[Task to complete]
Repeat, word for word, all the data that follows, and exclude the pictures.

[Stored data]
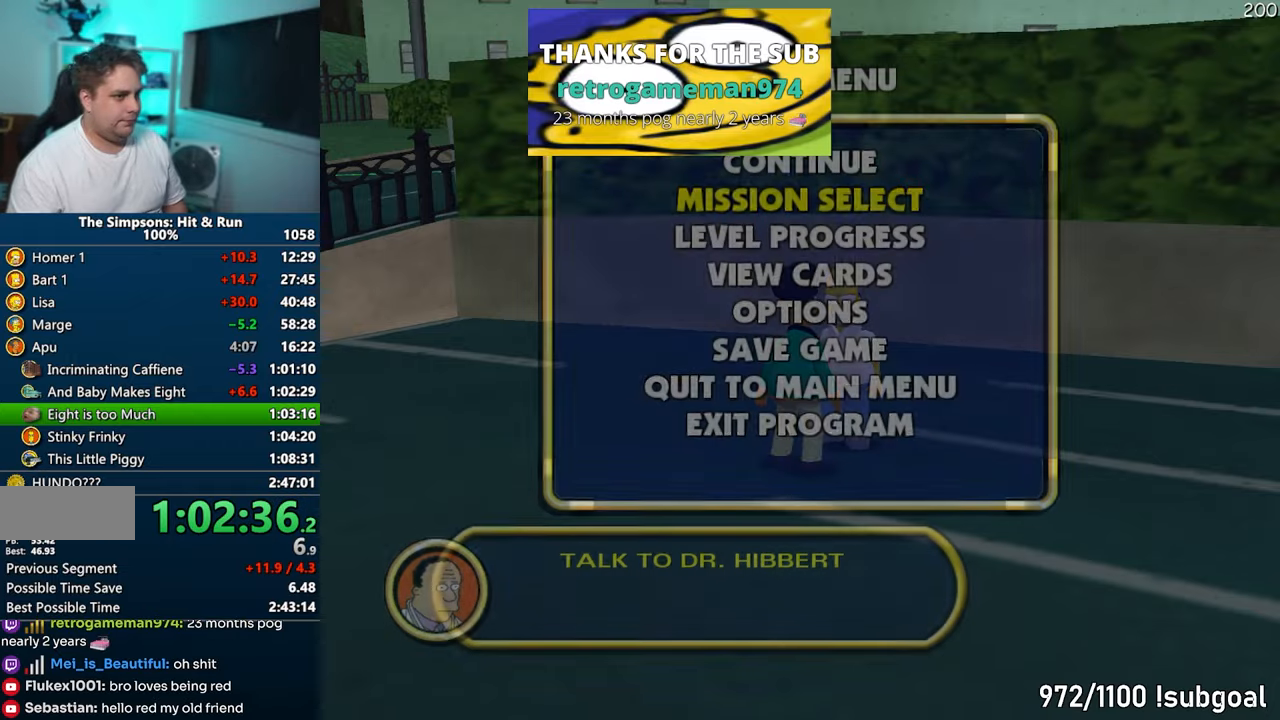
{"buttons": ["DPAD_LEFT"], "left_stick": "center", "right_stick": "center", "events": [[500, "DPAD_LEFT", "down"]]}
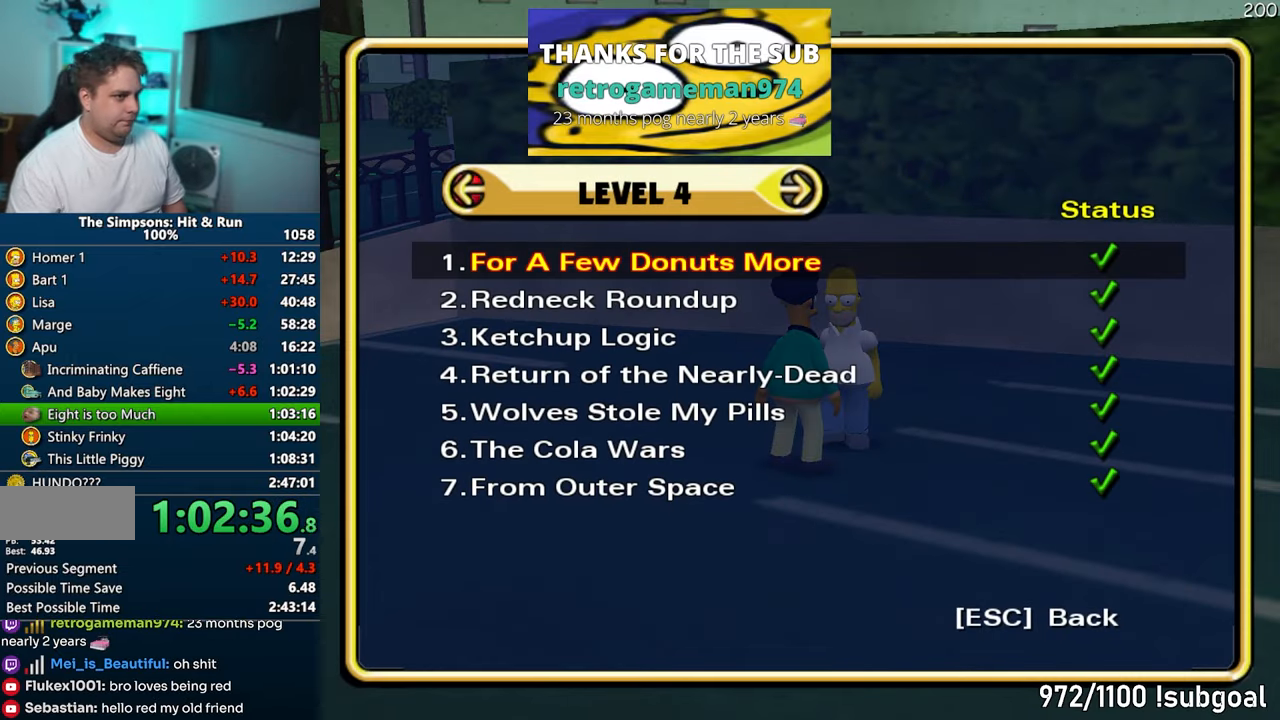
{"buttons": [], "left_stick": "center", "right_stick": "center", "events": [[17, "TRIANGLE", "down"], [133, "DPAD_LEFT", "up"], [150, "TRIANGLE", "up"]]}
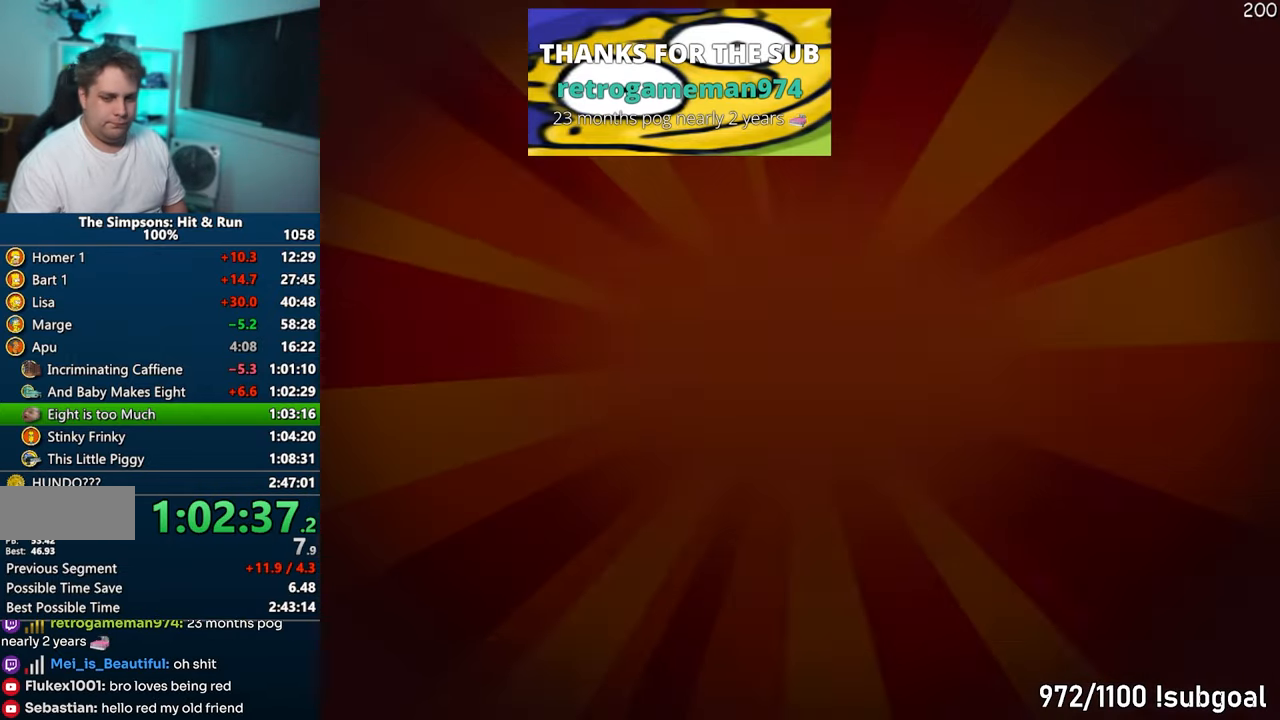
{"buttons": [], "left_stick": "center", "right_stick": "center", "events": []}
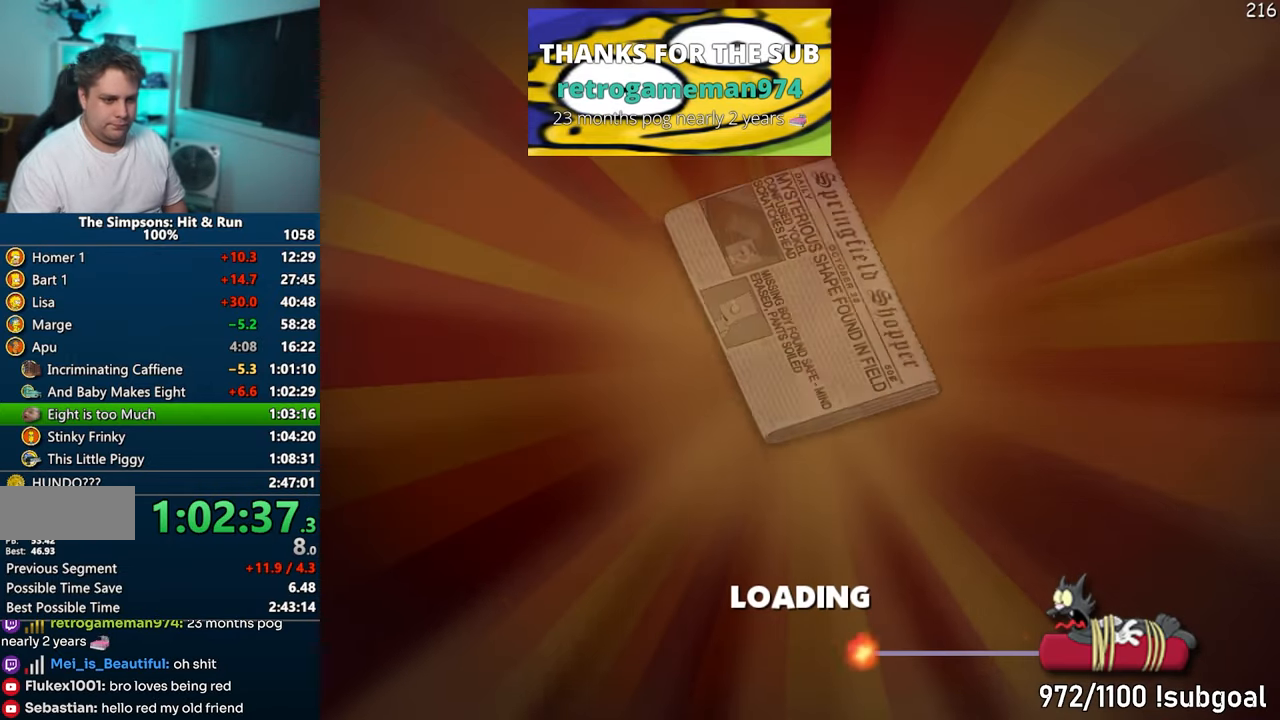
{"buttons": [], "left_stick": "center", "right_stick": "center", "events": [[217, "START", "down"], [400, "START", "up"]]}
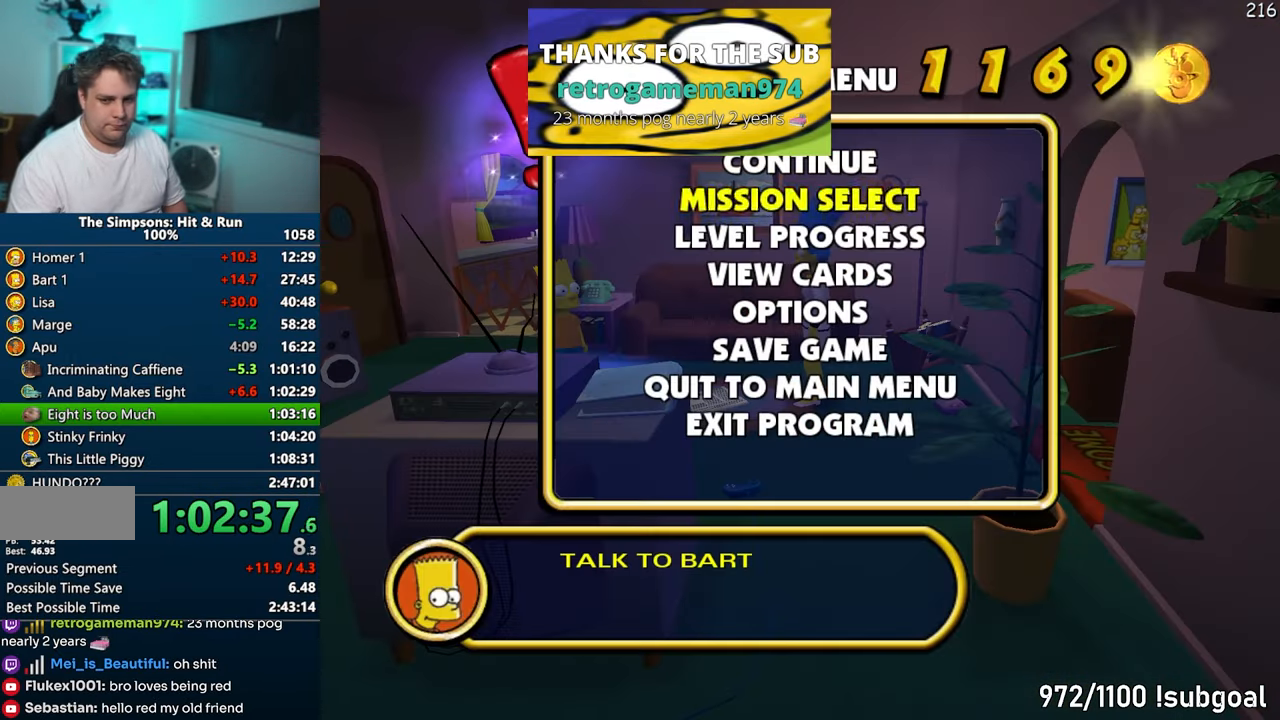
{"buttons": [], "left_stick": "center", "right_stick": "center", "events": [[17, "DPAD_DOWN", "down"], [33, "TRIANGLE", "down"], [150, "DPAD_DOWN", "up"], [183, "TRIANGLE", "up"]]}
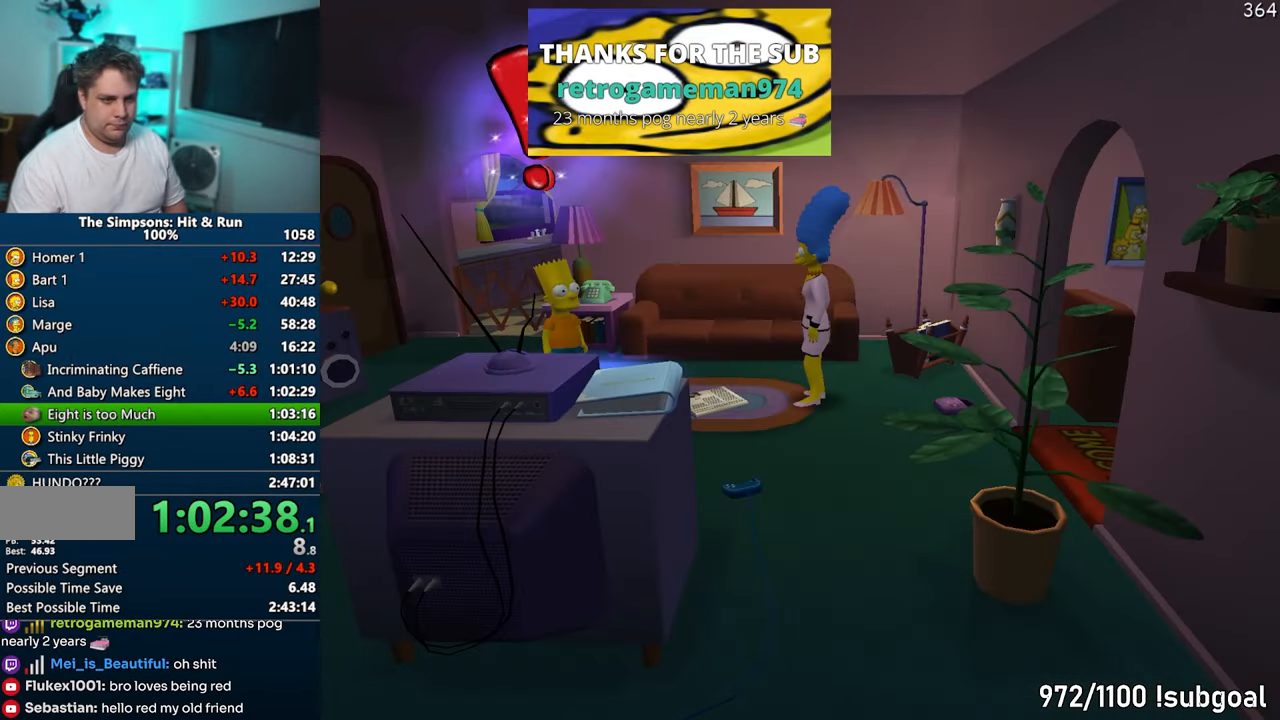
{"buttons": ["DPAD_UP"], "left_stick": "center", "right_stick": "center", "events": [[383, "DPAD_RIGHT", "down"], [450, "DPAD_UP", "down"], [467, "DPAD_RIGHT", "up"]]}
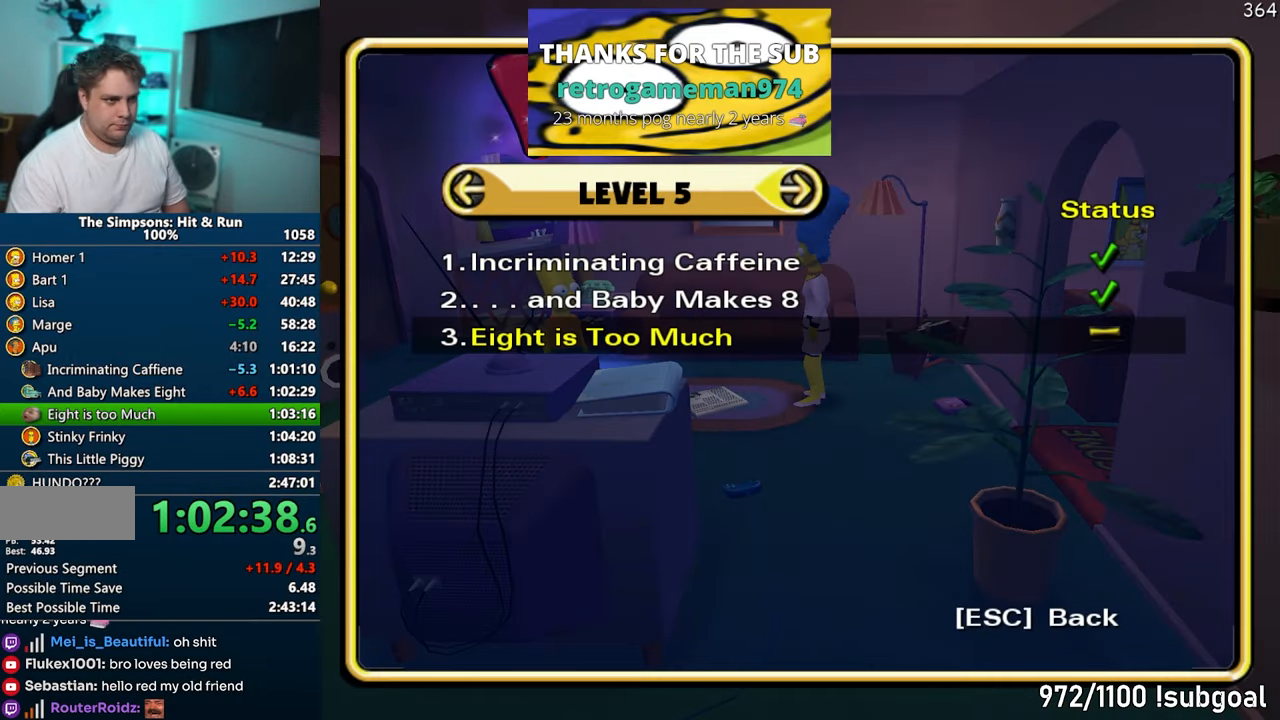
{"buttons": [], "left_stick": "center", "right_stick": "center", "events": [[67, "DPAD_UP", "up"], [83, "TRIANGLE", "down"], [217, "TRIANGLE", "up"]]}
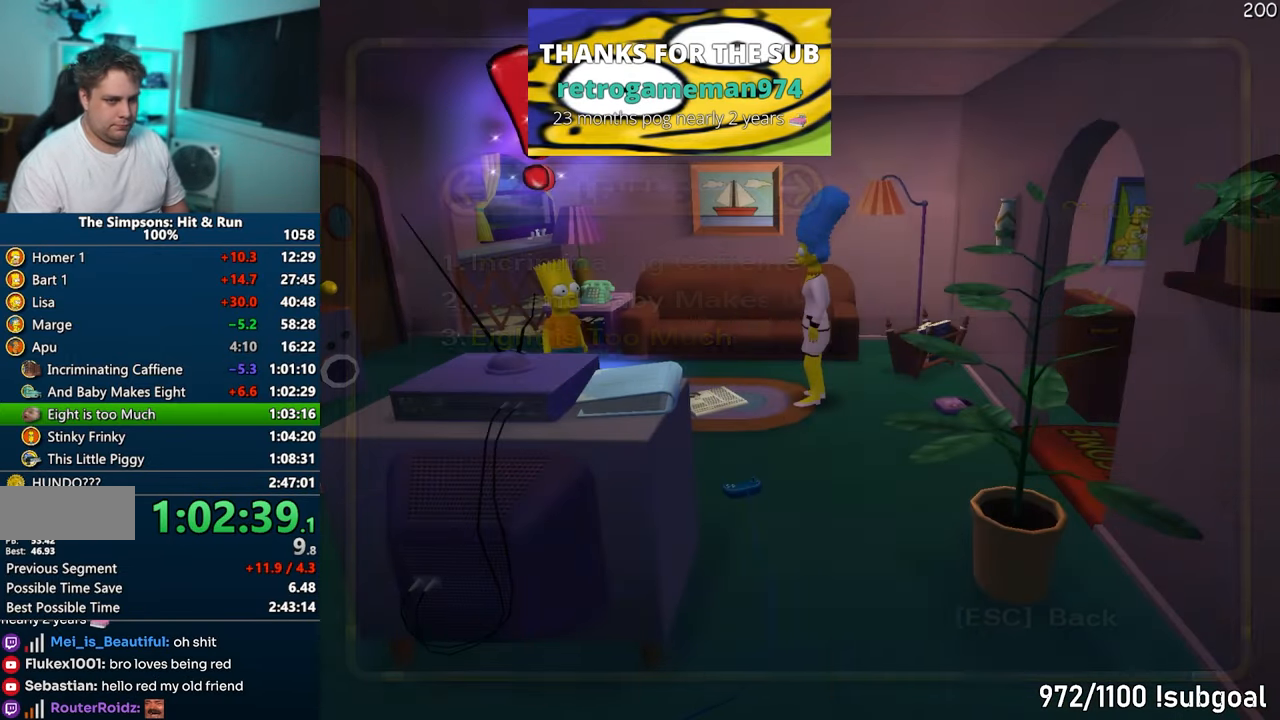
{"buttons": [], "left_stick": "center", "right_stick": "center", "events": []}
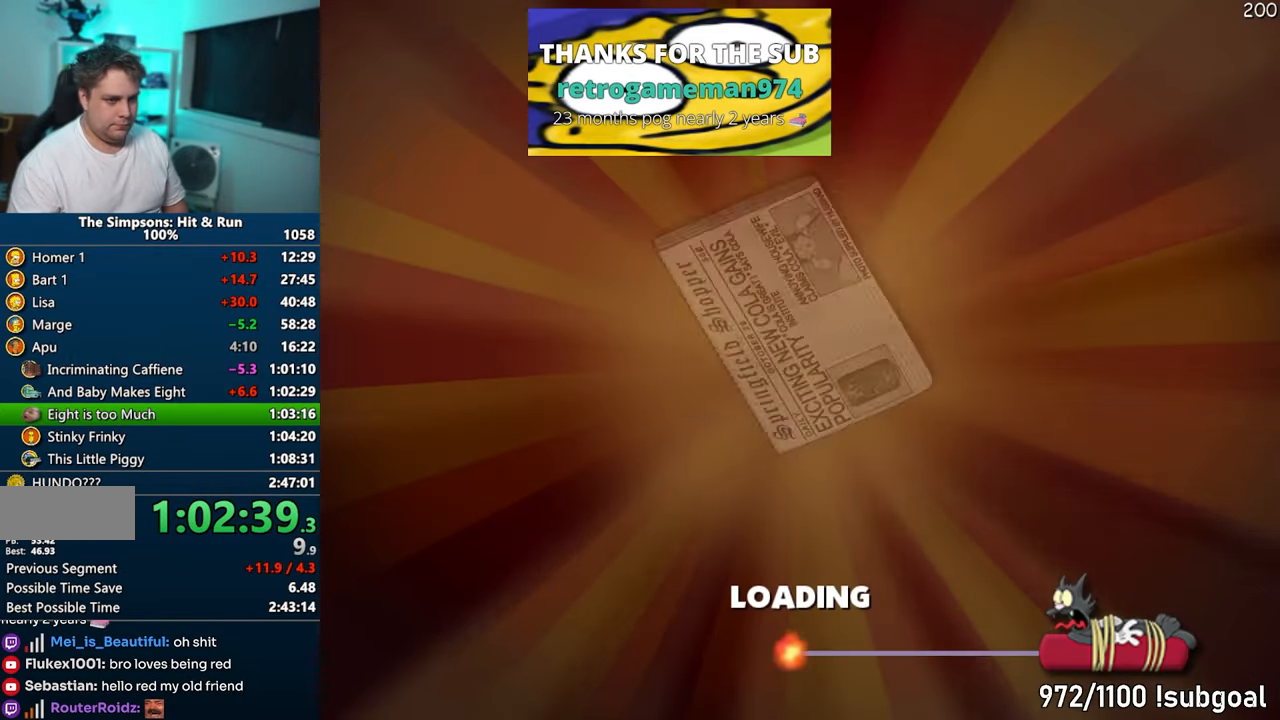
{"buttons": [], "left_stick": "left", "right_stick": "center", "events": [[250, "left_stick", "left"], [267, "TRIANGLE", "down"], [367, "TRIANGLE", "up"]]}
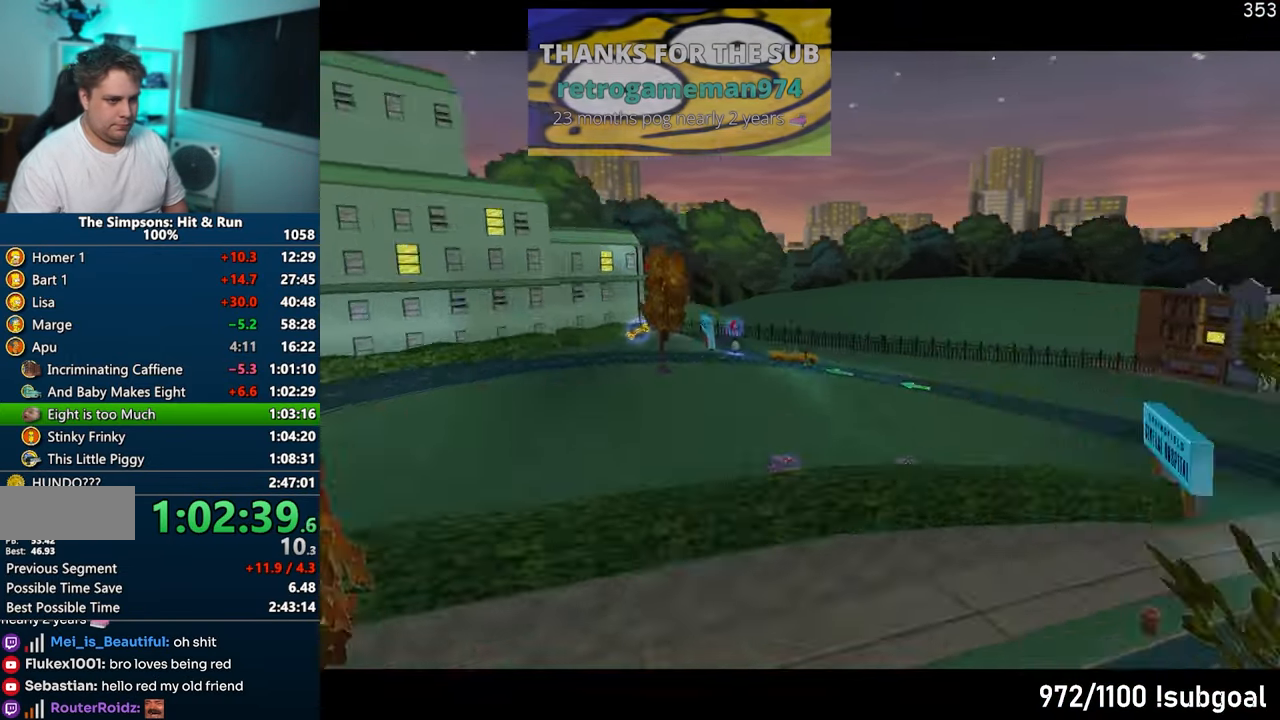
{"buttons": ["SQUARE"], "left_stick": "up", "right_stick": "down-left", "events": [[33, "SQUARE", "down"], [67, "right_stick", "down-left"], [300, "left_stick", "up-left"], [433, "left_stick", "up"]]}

[Exercise response]
{"buttons": ["DPAD_LEFT"], "left_stick": "center", "right_stick": "center", "events": [[500, "DPAD_LEFT", "down"]]}
{"buttons": [], "left_stick": "center", "right_stick": "center", "events": [[17, "TRIANGLE", "down"], [133, "DPAD_LEFT", "up"], [150, "TRIANGLE", "up"]]}
{"buttons": [], "left_stick": "center", "right_stick": "center", "events": []}
{"buttons": [], "left_stick": "center", "right_stick": "center", "events": [[217, "START", "down"], [400, "START", "up"]]}
{"buttons": [], "left_stick": "center", "right_stick": "center", "events": [[17, "DPAD_DOWN", "down"], [33, "TRIANGLE", "down"], [150, "DPAD_DOWN", "up"], [183, "TRIANGLE", "up"]]}
{"buttons": ["DPAD_UP"], "left_stick": "center", "right_stick": "center", "events": [[383, "DPAD_RIGHT", "down"], [450, "DPAD_UP", "down"], [467, "DPAD_RIGHT", "up"]]}
{"buttons": [], "left_stick": "center", "right_stick": "center", "events": [[67, "DPAD_UP", "up"], [83, "TRIANGLE", "down"], [217, "TRIANGLE", "up"]]}
{"buttons": [], "left_stick": "center", "right_stick": "center", "events": []}
{"buttons": [], "left_stick": "left", "right_stick": "center", "events": [[250, "left_stick", "left"], [267, "TRIANGLE", "down"], [367, "TRIANGLE", "up"]]}
{"buttons": ["SQUARE"], "left_stick": "up", "right_stick": "down-left", "events": [[33, "SQUARE", "down"], [67, "right_stick", "down-left"], [300, "left_stick", "up-left"], [433, "left_stick", "up"]]}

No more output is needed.